At the end of the experiment he had lost 4 points off his BMI, his cholesterol levels went down and he lost weight.  WTF? Lots of traditionalists point to this and say “Look!  Look here, all calories are equal! Stop challenging the status quo!”  And believe me, it’s tempting, I mean, I have a severe sweet tooth and I would gladly adopt a Twinkie diet if this really was the be-all-end-all study of the universe.

But you have to keep in mind that even though his experimental diet contained junk foods, he was only eating 1800 calories a day, no questions asked.  And before the experiment, he was averaging 2600 a day.  So he cut his calories in HALF.  And most scientists would agree (the smart ones anyway) that anyone cutting calories so drastically will lose weight.  Meaning that this study doesn’t prove anything having to do with the types of calories because the overall reduction in calorie intake was so great that there is no way to tell if the quality of the food had any effect, or just the fact that he was eating way less than before.

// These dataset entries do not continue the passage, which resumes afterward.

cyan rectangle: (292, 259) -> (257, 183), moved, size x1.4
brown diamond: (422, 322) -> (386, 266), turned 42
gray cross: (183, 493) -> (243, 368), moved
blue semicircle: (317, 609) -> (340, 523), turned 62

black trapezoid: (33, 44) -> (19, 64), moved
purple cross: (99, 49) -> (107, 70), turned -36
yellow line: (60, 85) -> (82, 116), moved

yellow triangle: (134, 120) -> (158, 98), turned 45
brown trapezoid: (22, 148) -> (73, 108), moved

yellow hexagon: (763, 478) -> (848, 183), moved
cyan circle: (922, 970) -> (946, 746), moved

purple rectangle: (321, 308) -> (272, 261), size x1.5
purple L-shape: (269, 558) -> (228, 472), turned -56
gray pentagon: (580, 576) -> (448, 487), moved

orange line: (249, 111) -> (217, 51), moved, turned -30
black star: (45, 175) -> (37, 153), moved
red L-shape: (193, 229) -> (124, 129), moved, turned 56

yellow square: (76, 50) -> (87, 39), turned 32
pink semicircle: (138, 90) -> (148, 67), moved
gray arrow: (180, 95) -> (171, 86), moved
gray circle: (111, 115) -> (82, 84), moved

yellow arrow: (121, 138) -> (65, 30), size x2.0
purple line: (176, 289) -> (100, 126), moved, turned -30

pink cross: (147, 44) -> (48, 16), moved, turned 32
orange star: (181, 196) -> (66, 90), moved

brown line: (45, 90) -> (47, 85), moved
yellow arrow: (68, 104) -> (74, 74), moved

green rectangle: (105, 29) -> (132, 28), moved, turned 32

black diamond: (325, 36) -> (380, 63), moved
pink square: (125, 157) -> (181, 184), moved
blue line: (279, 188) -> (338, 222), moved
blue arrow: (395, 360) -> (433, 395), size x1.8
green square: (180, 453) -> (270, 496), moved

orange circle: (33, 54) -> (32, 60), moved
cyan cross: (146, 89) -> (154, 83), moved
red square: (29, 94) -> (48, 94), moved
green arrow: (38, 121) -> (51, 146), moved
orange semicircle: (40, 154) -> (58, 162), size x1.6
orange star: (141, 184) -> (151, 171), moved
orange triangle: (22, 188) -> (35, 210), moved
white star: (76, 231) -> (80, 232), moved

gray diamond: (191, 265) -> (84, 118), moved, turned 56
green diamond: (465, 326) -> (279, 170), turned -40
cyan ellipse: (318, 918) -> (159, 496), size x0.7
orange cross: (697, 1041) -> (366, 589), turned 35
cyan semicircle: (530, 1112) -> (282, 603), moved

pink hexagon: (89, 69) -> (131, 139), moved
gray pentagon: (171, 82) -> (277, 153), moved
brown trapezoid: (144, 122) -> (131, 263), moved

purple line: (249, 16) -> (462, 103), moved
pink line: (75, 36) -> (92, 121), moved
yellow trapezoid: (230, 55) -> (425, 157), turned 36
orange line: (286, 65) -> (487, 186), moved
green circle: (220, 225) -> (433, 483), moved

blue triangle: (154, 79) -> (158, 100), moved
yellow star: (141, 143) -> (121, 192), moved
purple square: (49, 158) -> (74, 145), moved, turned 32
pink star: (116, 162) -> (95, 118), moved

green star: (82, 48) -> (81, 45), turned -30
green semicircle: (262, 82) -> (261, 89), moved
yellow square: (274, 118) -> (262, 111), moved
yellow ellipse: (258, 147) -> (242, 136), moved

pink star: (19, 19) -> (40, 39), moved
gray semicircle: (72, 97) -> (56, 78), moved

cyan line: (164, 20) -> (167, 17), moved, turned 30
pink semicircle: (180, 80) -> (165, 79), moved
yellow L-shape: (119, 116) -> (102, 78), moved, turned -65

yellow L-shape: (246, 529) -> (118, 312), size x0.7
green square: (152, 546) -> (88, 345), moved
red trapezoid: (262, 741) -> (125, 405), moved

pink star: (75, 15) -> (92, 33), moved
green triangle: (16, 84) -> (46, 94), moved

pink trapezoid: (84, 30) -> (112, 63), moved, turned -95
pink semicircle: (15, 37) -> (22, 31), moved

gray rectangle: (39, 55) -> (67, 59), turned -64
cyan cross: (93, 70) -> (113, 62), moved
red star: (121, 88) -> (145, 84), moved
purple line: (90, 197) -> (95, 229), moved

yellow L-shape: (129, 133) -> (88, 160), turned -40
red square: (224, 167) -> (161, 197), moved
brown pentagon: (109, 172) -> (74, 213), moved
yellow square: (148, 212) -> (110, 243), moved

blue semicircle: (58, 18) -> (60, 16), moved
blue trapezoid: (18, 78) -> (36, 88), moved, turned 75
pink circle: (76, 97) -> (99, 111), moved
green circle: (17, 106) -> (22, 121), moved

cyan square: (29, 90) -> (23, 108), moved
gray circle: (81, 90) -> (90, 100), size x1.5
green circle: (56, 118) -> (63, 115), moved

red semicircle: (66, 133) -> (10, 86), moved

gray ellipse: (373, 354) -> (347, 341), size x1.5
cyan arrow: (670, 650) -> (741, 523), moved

So Abraham Lincoln Was Wrong
So in conclusion, not all men… I mean calories, were created equal.  And that’s really what it all comes down to.  Diets rich in lean, healthy proteins, fruits, and veggies leave you feeling full and satisfied.  You’ll feel fuller for longer.  You get more nutrients.  You have more energy so you’re less likely to reach for that chocolate bar to pep you up mid-day.  When you’re constantly eating junk food, you’re not nourishing your body and you always feel like you want more, which leads to overeating.  So reach for protein-rich, fiber-rich foods and you’ll instantly boost your diet and cut calories without actually counting.

So conclusion, we believe that calories are used as a universal scale for all foods which does come in handy to compare how calorie dense each food it to another. What’s more important to look at with calories, especially when trying to lose weight, is that by eating 100 calories of carbs, this will not result in the same body as someone who eats 100 calories of protein. Eating the right types of calories influences the body type that you desire. The most important point you can take away from this is that you shouldn’t just look at the back of the package for ‘calories per serving’, look at what makes up each calorie, whether its proteins, carbs or fats, that is really where the secret lies.